The vote again fell mostly along party lines, passing 92 to 56, with one lawmaker voting "present." The measure would place occupational disease claims back within the workers’ comp system and would bar employees from suing each other over workplace injuries and illnesses. Democrats, including Kevin McManus of Kansas City, objects to moving claims out of the courts and back to workers' comp.
“While it does offer some compensation, that compensation is severely limited in term of death benefits," McManus said. "It really amounts to almost a burial fee in order to cover the cost of the coffin.”

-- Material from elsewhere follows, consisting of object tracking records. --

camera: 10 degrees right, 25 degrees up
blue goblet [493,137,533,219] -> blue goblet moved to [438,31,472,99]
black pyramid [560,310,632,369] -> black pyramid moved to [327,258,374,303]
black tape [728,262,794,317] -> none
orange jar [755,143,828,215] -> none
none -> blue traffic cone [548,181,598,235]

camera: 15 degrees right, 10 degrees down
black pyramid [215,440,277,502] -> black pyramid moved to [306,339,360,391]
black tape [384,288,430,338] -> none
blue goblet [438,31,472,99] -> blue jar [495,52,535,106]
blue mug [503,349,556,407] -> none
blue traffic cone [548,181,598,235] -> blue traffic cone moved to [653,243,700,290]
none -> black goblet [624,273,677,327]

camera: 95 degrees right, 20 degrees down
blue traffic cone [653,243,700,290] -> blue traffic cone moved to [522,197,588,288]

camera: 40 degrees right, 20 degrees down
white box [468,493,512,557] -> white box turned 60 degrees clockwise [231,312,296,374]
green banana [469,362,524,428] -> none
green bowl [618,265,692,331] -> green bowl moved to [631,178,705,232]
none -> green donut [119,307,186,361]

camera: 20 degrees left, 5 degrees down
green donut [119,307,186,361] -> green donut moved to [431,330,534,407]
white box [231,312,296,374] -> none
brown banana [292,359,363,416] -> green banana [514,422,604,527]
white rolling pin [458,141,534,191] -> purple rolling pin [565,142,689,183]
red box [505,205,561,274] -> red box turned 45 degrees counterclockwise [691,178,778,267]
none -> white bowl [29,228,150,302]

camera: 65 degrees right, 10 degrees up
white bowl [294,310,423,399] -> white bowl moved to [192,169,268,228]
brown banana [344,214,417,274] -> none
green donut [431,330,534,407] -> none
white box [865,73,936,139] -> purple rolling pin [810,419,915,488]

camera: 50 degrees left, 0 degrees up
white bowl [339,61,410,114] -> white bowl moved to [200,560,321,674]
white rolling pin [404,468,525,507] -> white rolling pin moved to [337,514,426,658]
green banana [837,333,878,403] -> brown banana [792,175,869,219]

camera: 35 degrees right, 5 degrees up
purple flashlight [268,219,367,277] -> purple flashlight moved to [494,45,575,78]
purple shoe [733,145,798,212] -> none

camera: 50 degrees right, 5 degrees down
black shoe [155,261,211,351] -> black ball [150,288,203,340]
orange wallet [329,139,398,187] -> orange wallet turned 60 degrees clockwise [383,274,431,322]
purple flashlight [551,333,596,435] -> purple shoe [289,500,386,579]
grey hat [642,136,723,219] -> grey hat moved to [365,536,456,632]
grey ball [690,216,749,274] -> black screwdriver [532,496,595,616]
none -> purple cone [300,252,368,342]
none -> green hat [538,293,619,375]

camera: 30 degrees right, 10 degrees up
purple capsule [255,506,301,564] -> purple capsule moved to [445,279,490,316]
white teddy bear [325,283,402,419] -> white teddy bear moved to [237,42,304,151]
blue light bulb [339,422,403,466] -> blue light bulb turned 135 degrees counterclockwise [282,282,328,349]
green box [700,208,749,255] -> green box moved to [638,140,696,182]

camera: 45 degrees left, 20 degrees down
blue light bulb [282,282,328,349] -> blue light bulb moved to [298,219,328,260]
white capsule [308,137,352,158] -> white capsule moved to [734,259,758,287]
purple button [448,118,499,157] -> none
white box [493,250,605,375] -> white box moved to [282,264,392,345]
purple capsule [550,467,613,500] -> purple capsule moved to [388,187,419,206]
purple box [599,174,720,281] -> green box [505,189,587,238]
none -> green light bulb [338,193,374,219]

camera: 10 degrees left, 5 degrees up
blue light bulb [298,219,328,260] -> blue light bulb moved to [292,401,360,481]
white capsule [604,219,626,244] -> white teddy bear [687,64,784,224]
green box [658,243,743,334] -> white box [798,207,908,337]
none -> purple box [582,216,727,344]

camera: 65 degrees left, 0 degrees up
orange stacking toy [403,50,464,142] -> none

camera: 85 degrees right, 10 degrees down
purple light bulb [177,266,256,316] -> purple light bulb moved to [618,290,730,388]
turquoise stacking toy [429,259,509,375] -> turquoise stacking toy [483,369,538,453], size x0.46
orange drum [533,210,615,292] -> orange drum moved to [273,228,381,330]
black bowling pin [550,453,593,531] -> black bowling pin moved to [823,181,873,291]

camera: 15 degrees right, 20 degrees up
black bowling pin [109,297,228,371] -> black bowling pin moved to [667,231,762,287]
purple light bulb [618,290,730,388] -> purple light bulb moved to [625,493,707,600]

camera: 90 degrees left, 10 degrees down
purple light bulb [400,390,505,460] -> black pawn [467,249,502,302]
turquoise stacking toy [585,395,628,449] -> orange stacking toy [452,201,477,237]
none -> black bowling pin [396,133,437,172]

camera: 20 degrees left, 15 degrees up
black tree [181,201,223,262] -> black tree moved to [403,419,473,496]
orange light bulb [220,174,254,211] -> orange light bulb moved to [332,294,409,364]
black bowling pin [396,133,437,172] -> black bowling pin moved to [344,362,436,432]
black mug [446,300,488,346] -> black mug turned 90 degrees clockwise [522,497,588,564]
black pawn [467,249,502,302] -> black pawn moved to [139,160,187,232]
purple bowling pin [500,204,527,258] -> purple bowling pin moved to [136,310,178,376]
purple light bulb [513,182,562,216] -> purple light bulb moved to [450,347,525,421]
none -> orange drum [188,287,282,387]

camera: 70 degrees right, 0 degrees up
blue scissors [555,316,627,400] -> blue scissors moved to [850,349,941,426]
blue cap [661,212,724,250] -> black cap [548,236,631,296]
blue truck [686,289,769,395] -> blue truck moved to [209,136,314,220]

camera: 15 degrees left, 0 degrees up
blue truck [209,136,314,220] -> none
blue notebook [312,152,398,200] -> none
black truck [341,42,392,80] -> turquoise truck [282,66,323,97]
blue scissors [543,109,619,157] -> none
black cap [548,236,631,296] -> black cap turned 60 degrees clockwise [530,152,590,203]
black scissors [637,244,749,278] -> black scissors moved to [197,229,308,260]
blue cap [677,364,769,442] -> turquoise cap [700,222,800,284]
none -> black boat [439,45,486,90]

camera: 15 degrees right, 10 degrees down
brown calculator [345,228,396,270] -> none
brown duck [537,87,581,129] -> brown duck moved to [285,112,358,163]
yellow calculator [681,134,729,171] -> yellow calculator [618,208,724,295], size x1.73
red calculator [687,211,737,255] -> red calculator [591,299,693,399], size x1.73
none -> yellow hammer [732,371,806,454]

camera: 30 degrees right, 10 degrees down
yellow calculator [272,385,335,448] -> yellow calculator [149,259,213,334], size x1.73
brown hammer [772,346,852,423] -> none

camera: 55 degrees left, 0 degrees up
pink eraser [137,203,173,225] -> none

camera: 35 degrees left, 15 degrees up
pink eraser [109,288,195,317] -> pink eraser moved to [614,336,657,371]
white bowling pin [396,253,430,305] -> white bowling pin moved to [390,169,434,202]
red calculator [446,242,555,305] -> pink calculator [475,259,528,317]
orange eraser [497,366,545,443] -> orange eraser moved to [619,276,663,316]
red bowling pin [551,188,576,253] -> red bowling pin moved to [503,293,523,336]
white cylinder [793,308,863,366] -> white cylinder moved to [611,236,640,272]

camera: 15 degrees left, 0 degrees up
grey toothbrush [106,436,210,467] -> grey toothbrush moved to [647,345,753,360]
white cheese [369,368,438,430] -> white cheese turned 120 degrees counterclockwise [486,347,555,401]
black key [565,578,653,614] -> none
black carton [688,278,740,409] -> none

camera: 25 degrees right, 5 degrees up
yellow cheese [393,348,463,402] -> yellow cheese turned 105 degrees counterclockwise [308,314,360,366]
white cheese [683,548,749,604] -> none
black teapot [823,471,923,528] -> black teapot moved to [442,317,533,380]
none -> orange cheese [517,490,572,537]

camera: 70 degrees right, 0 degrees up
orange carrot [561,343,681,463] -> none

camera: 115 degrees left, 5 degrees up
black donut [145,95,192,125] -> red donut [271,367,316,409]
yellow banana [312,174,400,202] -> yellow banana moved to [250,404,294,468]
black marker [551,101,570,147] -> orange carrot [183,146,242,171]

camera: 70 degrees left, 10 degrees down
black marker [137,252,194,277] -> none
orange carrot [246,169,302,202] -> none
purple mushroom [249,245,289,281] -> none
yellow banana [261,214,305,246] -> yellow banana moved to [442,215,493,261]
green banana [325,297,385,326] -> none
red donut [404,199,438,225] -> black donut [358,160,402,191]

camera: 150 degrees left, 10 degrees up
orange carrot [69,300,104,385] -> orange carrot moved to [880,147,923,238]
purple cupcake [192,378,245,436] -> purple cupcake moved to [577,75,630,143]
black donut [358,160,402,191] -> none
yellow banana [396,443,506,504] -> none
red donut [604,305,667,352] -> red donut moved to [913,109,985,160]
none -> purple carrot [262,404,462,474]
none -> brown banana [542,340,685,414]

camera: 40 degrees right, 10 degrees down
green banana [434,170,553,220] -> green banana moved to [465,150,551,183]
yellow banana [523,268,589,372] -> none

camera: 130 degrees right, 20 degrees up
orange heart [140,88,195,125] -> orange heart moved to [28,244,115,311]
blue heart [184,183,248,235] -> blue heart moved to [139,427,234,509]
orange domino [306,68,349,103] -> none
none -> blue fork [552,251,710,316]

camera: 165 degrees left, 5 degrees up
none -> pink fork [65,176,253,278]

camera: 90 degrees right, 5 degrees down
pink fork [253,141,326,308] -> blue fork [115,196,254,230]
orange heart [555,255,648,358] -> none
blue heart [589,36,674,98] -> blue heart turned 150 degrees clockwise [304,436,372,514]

The bill’s backers say it would provide much-needed financial relief to small businesses and make the state more business-friendly. It also contains a proposal to fix the state’s ailing Second Injury Fund by tightening eligibility requirements and shifting some claims to workers’ comp. State Rep. Dave Schatz (R, Sullivan) sponsored the bill.
“Occupational disease and co-employment liability need to be addressed, but I also know that the Second Injury Fund is a very, very (important) issue that has to be addressed," Schatz said. "Coupling them together, obviously I believe that it becomes more approachable to take to the governor’s desk.”
Democrats, meanwhile, favor fixing the Second Injury Fund by letting the market decide the size of the fee businesses have to pay into it, instead of capping it. Governor Jay Nixon (D) vetoed a workers’ comp bill last month that did not address the Second Injury Fund. His office has given no indication where he stands on the latest bill.